__Instructions to follow__
Find every line below that contains the word "lines" and copy it out.
START Entries shown
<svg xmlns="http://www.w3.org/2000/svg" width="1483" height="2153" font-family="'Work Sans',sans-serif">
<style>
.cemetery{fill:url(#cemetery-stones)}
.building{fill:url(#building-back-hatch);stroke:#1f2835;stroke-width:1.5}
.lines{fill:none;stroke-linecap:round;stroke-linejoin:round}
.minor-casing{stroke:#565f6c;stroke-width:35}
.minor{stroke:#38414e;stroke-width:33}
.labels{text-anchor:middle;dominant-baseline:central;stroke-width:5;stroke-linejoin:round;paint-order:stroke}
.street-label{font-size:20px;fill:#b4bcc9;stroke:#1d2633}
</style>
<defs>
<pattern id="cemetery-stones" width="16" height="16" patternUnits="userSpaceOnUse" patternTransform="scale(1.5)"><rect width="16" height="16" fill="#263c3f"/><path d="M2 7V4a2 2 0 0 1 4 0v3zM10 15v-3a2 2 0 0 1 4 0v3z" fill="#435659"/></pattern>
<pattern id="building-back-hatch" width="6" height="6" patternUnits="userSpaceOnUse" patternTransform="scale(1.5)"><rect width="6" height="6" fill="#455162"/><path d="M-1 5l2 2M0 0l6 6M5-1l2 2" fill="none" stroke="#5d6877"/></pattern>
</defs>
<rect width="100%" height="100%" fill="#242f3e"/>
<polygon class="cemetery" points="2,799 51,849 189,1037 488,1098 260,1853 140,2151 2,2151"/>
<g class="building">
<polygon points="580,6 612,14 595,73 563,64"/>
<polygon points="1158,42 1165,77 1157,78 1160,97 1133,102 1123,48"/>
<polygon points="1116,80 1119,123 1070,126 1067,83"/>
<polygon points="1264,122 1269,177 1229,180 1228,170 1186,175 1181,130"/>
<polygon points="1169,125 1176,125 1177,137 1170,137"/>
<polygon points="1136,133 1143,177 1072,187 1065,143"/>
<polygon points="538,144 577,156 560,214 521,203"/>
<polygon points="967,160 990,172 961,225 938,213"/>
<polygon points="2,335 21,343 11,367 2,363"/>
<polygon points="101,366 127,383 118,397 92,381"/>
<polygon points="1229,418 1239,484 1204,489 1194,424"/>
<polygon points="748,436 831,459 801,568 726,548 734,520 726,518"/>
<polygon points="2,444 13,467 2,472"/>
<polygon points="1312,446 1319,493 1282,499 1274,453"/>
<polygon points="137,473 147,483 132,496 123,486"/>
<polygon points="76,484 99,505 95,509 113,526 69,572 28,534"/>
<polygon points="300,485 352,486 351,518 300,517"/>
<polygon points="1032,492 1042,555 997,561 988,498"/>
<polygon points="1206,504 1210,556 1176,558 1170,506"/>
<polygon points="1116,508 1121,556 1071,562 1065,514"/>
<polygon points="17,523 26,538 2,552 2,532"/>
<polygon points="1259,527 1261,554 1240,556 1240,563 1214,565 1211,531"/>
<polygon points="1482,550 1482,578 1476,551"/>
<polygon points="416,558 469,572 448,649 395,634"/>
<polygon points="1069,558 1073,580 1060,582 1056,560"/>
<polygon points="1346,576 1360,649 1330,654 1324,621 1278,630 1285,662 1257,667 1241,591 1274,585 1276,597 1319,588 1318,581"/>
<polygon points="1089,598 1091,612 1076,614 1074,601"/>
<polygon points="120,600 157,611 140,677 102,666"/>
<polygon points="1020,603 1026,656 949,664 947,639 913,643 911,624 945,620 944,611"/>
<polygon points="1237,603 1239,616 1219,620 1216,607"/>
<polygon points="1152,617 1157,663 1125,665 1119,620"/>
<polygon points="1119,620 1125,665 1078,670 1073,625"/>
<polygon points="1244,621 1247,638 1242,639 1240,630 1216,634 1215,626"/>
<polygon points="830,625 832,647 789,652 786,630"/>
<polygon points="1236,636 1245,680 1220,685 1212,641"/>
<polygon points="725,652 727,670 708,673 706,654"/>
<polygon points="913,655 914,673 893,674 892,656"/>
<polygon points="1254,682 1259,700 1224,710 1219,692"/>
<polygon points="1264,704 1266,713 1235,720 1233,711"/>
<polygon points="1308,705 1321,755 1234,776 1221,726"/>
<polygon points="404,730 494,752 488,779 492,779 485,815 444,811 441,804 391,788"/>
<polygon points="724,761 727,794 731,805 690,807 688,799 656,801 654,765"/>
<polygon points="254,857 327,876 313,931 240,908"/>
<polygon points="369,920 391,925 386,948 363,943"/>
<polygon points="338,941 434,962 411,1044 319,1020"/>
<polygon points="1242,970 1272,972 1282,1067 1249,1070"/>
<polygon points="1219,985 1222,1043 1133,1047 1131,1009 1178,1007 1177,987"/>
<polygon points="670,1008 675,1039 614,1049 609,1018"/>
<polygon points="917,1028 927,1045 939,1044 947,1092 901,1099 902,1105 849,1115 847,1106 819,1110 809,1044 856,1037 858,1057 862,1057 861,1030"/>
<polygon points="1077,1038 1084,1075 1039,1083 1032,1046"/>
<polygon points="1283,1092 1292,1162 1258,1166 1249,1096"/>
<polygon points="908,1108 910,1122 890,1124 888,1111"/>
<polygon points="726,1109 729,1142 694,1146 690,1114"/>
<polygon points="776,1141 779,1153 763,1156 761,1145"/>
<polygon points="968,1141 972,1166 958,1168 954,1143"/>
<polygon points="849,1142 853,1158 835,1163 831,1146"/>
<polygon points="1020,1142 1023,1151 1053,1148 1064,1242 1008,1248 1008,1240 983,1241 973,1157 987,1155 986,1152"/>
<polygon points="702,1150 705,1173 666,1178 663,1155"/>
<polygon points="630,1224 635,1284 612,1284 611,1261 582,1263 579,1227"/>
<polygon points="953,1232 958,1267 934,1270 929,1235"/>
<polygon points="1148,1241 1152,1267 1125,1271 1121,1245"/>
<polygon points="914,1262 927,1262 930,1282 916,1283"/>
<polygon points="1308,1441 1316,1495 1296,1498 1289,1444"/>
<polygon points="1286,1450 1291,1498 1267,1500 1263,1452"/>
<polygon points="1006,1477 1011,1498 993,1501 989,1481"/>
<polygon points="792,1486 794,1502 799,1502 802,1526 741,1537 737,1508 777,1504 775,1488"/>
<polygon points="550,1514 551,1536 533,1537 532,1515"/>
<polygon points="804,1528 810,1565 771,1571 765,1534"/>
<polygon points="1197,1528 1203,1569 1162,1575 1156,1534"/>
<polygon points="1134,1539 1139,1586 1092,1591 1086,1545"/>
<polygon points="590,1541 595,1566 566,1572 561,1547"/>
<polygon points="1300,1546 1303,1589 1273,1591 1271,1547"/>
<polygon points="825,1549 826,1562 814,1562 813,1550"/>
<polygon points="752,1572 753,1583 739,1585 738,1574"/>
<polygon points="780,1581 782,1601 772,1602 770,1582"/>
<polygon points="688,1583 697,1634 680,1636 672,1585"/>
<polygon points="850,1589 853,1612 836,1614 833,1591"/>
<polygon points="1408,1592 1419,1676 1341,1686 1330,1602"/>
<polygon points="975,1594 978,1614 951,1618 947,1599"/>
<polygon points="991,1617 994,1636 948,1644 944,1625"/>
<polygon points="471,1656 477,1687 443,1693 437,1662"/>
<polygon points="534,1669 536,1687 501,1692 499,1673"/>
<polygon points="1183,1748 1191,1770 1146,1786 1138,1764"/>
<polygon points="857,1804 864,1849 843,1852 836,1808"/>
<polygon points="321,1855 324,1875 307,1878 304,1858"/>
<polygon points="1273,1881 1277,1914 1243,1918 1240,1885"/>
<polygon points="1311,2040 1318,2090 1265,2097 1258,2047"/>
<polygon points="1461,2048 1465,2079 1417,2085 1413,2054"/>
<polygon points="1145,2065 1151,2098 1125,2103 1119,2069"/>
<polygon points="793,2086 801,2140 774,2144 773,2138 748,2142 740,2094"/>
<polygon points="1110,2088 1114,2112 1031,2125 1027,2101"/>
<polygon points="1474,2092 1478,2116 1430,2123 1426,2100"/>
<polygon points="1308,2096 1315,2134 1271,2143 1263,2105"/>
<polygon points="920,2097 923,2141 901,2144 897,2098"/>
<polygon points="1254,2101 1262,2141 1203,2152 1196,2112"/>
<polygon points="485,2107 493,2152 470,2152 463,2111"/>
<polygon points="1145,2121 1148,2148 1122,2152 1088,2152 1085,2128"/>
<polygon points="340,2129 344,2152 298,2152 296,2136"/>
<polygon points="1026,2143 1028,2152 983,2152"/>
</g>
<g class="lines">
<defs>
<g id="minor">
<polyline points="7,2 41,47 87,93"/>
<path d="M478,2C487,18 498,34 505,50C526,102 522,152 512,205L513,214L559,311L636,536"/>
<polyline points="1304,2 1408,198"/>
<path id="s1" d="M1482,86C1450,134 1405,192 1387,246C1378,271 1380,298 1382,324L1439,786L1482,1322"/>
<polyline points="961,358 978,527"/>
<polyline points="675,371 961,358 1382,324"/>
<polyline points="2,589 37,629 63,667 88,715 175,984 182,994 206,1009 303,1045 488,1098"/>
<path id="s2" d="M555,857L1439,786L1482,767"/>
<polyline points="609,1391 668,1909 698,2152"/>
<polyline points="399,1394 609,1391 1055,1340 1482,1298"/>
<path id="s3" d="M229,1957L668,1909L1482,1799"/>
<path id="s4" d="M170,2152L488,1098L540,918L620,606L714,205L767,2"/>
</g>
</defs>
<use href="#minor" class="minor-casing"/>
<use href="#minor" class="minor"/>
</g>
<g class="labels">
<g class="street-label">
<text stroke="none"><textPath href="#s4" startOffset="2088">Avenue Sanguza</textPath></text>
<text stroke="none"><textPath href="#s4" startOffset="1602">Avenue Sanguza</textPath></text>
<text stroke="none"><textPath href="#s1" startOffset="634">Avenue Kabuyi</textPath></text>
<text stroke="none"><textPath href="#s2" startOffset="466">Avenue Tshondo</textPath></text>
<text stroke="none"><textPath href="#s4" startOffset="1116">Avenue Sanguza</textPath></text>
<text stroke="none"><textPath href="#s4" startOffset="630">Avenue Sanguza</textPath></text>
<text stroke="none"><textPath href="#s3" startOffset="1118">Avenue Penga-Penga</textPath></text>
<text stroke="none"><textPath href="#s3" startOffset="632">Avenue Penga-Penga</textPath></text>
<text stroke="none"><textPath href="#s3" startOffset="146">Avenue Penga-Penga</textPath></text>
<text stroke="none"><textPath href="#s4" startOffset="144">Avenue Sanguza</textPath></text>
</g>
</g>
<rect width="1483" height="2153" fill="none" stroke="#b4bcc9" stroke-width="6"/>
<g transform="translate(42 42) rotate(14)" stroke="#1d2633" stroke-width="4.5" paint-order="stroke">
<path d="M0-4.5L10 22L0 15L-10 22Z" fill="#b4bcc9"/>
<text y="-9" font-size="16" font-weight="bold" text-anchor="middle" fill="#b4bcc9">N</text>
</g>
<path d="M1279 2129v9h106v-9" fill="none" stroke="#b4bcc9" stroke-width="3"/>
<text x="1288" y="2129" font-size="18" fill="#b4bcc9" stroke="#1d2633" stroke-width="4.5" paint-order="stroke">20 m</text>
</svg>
END Entries shown
__Answer__
.lines{fill:none;stroke-linecap:round;stroke-linejoin:round}
<g class="lines">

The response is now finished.